# [Requirement]
Somewhere below, one line contains "## Caractéristiques musicales" and a later line contains "die Geschäftsfähigkeit |". Output those two lines and everything between them exactly, and nothing else.

# [Task material]
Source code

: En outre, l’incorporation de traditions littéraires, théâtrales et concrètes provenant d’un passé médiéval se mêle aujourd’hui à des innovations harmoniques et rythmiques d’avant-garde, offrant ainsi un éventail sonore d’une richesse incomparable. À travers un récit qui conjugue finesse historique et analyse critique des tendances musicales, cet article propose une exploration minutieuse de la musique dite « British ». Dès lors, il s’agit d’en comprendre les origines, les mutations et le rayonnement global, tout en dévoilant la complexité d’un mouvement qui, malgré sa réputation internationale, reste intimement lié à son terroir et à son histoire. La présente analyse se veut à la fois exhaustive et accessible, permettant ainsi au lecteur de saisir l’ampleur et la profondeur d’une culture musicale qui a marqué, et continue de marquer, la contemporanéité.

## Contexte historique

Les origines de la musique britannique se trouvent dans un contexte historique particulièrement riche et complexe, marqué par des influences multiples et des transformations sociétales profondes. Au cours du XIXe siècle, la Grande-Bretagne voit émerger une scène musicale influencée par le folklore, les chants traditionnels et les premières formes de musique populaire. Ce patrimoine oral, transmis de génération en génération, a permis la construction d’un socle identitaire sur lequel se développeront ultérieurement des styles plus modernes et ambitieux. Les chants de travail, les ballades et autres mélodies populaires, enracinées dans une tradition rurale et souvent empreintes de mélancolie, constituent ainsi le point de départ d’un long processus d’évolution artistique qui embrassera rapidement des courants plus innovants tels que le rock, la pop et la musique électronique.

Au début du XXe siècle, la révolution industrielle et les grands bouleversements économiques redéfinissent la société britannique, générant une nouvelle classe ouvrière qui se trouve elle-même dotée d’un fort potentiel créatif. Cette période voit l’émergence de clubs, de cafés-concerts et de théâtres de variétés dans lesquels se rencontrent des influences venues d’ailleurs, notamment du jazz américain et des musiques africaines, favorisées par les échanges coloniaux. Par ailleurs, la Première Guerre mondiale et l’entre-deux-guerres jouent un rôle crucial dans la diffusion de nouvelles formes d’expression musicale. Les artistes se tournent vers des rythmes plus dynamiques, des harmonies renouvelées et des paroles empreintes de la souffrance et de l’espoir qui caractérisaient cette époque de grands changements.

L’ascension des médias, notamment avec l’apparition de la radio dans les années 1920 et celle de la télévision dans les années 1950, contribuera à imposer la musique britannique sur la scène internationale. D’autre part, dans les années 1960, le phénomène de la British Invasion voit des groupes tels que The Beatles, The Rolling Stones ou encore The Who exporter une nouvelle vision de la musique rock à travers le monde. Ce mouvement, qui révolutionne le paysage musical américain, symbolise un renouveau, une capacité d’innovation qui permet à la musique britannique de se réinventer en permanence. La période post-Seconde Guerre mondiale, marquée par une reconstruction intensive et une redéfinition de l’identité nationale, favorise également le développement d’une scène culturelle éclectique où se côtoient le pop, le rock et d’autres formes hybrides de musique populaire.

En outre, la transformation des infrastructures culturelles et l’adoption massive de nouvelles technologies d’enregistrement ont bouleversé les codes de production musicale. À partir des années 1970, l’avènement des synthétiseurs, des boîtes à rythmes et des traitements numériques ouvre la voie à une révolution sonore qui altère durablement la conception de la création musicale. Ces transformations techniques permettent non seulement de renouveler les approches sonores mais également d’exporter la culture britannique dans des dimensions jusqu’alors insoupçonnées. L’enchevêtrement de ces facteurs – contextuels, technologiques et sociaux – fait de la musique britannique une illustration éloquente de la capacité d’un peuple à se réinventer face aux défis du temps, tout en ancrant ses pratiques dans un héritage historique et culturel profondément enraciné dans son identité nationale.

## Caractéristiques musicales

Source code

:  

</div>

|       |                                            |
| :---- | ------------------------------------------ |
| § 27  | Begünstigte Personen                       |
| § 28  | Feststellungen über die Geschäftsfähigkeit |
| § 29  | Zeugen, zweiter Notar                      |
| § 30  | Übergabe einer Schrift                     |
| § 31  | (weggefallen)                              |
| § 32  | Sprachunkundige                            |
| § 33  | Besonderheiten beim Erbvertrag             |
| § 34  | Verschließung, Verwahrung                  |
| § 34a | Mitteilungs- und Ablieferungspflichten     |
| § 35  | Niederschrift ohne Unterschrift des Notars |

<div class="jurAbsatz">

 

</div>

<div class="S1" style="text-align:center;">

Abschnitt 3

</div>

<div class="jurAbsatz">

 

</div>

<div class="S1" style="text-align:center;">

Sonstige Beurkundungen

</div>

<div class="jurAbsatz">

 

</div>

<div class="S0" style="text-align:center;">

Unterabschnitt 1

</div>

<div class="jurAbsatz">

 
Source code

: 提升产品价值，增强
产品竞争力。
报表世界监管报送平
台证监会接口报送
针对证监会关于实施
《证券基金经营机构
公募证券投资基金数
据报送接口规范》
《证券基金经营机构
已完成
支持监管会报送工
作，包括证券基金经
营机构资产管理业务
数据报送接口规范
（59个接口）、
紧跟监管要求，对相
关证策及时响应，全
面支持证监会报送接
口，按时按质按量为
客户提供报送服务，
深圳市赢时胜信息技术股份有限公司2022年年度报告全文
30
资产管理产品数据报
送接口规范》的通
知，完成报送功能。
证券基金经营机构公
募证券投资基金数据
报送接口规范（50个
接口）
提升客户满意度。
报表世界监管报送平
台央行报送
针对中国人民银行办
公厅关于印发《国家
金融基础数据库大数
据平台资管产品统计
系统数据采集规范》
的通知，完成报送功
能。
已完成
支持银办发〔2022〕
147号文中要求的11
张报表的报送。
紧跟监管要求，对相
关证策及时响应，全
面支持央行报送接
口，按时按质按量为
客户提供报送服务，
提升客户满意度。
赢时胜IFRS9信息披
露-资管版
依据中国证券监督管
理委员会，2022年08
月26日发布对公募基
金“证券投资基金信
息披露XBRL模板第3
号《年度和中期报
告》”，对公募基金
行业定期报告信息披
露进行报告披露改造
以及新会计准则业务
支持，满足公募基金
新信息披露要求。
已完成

# [Task response]
## Caractéristiques musicales

Source code

:  

</div>

|       |                                            |
| :---- | ------------------------------------------ |
| § 27  | Begünstigte Personen                       |
| § 28  | Feststellungen über die Geschäftsfähigkeit |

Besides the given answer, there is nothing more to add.